Hi.
I want to know what is the default configured shared memory size per block in GeForce GTX 480…
Also, how can i verify this by code (e.g. by making a function call)?
Thanks :)
Hi.
I want to know what is the default configured shared memory size per block in GeForce GTX 480…
Also, how can i verify this by code (e.g. by making a function call)?
Thanks :)
Hi,
By default, GTX480 along with all compute capability 2.x devices have 48KB of shared memory per SM and 16KB of L1 cache.
You can check this with cudaGetDeviceProperties() and checking cudaDeviceProp::sharedMemPerBlock.
Are you sure that the devices have 48KB per SM by default? Or just 48KB is the maximum size? I have read somewhere in that forum that the devices uses only 16KB of Shared Memory and if i want to switch to 48KB i need to call cudaFuncSetCacheConfig() with cudaFuncCachePreferShared argument… Is this true?
Is this somewhere stated formally by Nvidia?
How can i use cudaDeviceProp::sharedMemPerBlock to read the current values / sizes?
If you compile for sm_2x, the default is 48Kb of shared memory, 16Kb of L1 cache. You can change the setting with cudaFuncSetCacheConfig.
See page 145 of the CUDA C Programming Guide.
Great! Thank you mfatica.
One more thing. I compile my programs with nvcc without using any sm_xx architecture statement.
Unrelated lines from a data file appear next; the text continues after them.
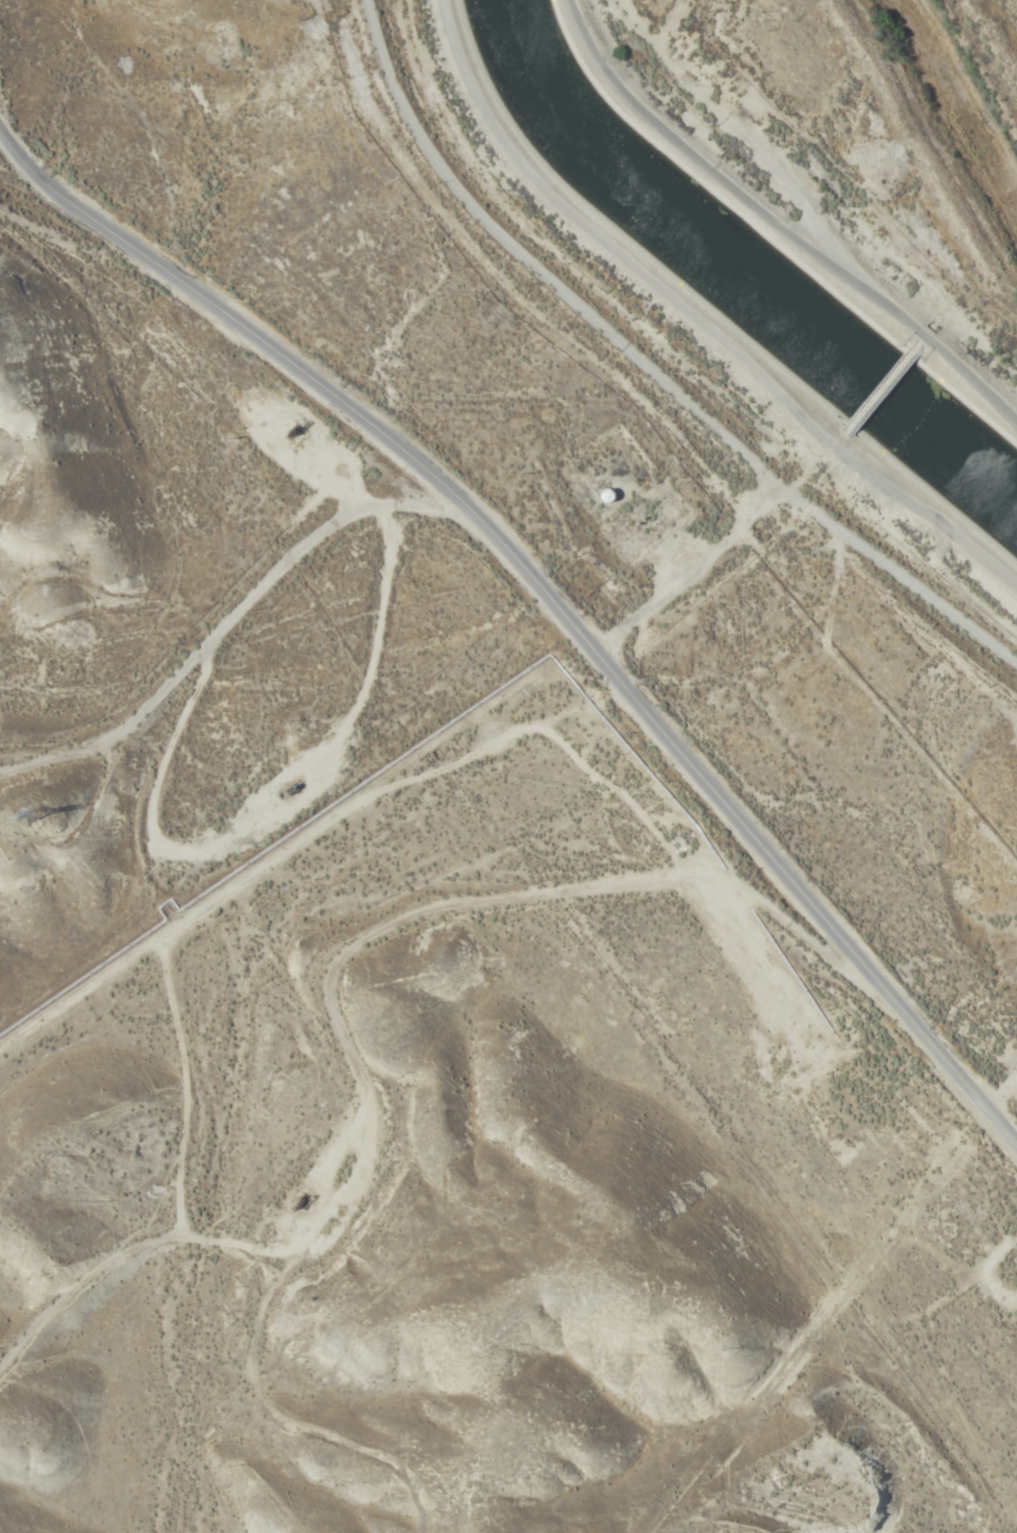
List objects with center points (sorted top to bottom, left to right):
road: (792, 217)
road: (107, 265)
road: (693, 343)
road: (648, 368)
road: (986, 416)
building: (608, 495)
road: (535, 580)
road: (223, 627)
road: (414, 794)
power tower: (30, 813)
road: (513, 894)

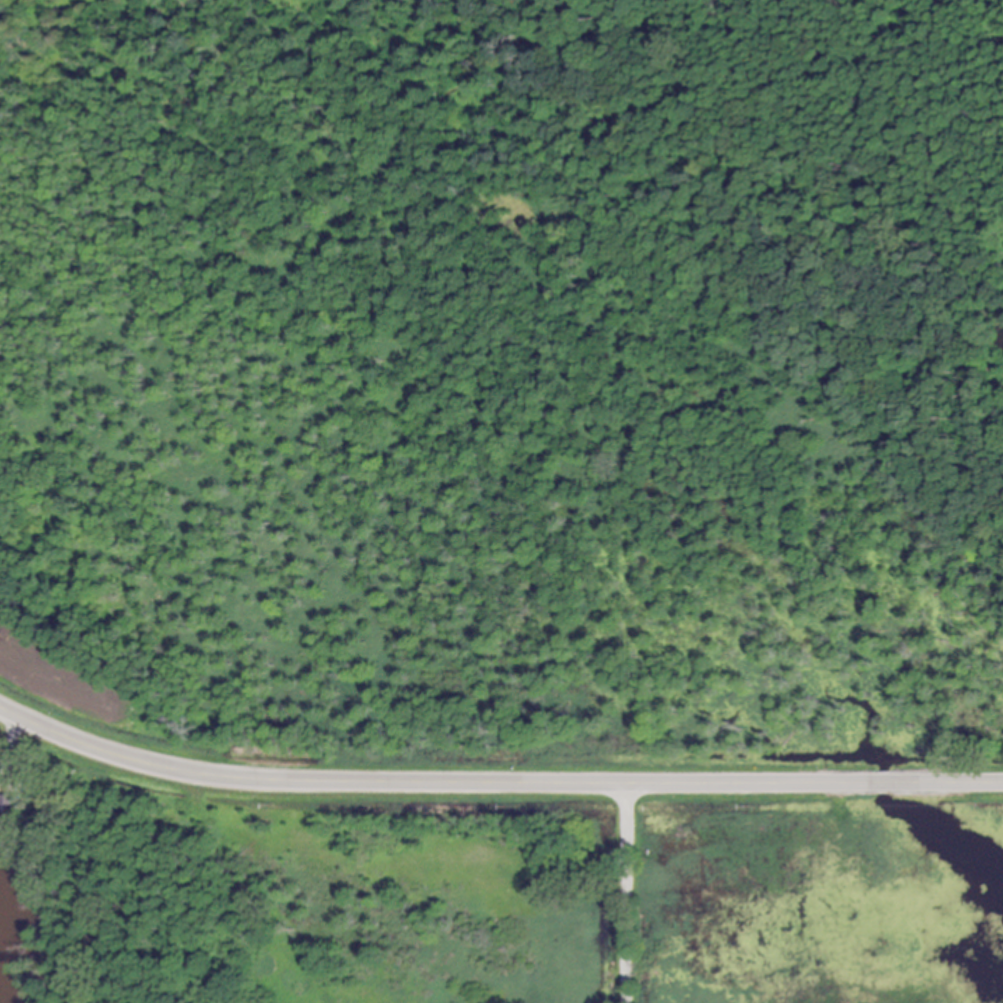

What is the default architecture for my case? Does the defaults above apply to my case?
Also, Gilles_C, please give me a code example of how to use cudaDeviceProp::sharedMemPerBlock to read the current values / sizes if you can (because i programming in C)…
Default compute capability is 1.0 regardless of the machine you are compiling on.
Here you are:
int dev = 0; // to be adjusted or queried according to your needs
cudaDeviceProp props;
cudaGetDeviceProperties(&props, dev);
printf("Amount of shared memory per block is %d bytes\n", props.sharedMemPerBlock);
That’s ok! Thank you very much, all!